The C-terminus of flaviviruses NS3 is suggested to be involved in several functions including RNA helicase [Gorbalenya et al., 1989], RNA-stimulated NTPase activity [Wengler and Wengler,
1991; Wallner et al., 1993], and the capping and methylation [Wengler and Wengler, 1993].
1.5.6 NS2A, NS2B, NS4A, and NS4B protein
NS2A, NS2B, NA4A, and NS4B are small non-structural proteins. All four proteins are poorly conserved in sequence but exhibit conserved hydrophobicity profiles among flaviviruses.

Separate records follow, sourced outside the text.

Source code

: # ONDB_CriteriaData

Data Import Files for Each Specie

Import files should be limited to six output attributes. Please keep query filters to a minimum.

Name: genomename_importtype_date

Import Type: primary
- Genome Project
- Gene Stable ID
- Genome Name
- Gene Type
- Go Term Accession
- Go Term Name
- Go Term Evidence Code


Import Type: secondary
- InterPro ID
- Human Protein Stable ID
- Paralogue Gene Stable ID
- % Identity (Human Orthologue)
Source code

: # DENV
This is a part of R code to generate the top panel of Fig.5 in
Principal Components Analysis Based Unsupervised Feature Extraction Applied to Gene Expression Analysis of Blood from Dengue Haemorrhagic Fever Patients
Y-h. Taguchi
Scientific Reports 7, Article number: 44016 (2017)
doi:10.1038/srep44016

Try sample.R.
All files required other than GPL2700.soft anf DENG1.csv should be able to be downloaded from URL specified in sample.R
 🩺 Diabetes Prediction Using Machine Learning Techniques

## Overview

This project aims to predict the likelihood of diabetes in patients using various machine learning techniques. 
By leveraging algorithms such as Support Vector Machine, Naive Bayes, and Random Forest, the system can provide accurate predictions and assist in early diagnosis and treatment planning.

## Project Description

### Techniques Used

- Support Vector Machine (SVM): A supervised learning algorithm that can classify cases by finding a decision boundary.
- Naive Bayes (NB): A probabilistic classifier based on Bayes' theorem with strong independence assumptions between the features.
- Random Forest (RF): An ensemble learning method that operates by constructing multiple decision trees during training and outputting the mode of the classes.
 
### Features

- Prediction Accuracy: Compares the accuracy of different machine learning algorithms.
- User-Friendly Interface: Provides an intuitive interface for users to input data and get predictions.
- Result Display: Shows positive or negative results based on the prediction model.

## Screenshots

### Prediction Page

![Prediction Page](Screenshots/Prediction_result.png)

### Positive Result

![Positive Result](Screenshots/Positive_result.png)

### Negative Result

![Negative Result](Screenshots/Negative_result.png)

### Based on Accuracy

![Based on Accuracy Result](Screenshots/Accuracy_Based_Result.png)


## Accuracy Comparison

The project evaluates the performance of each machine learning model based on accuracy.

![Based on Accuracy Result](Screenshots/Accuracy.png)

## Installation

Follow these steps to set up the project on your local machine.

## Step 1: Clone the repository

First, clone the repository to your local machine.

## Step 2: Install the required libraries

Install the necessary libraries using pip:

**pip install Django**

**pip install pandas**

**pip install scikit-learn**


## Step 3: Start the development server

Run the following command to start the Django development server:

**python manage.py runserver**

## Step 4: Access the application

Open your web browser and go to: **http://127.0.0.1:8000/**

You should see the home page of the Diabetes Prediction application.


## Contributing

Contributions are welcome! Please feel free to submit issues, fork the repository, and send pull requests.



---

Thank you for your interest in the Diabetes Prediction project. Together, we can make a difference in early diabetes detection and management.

The evidence suggesting that they are membrane-associated proteins (Chambers T. J., 1990). The functions of these four proteins remain largely undefined. NS2A (18 to 22-kDa of 218 to 231 amino acids) is reported to be required for the C-terminal processing of NS1 [Flagout and Lai, 1989]. NS2B (13 to 15-kDa of 130 to 132 amino acids) is suggested to be involved in the protease function of the NS2B-NS3 complex and essential for protease activity of the complex [Flagout et al., 1993]. The functions for NS4A (16.0 to 16.4-kDa of 149 to 150 amino acids) and NS4B (27 to 28-kDa of 248 to 256 amino acids) have not yet been identified. They may be involved in membrane localization of NS3-NS5 replication complex via protein-protein interaction, since the NS3-NS5 complex is reported to weakly associate with the membrane in spite of its hydrophilic characteristic [Chambers et al., 1990; Wengler et al., 1990].
1.5.7 NS5 protein
The NS5 protein consists of at least three important enzymatic functions which are essential for viral propagation in flaviviruses [Khromykh et al., 1998; Hanley et al., 2002]. The N-terminal region of NS5 protein represents the active domain of S-adenosyl-L-methionine dependent methyltransferase (SAM)(amino acids 1-320), which possess the methyl transferase and guanylyl transferase activities responsible for capping and methylating at the positive strand genomic RNA on its 5’ terminus [Egloff et al., 2002]. The C-terminal domain encodes the RNA dependent RNA polymerase (residues 420-900) responsible for synthesizing the double stranded replicative intermediate RNA template and also plus(+) strand RNA genomic RNA [Bartholomeusz and Thompson, 1999; Egloff et al., 2002; Nomaguchi et al., 2003]. The RNA dependent RNA
polymerase activity of this domain has been demonstrated for several other flaviviruses including West Nile virus, Kunjin virus, Hepatitis C viruses (HCV) and BVDV [Tan et al., 1996;
Khromykh et al., 1998; Steffens et al., 1999; Guyatt et al., 2001]. The RNA dependent RNA polymerase has an essential GDD motif. In Flavivirus, it is shown that the mutations on this motif would result the virus non-replicative [Khromykh et al., 1998; Ranjith-Kumar et al., 2001].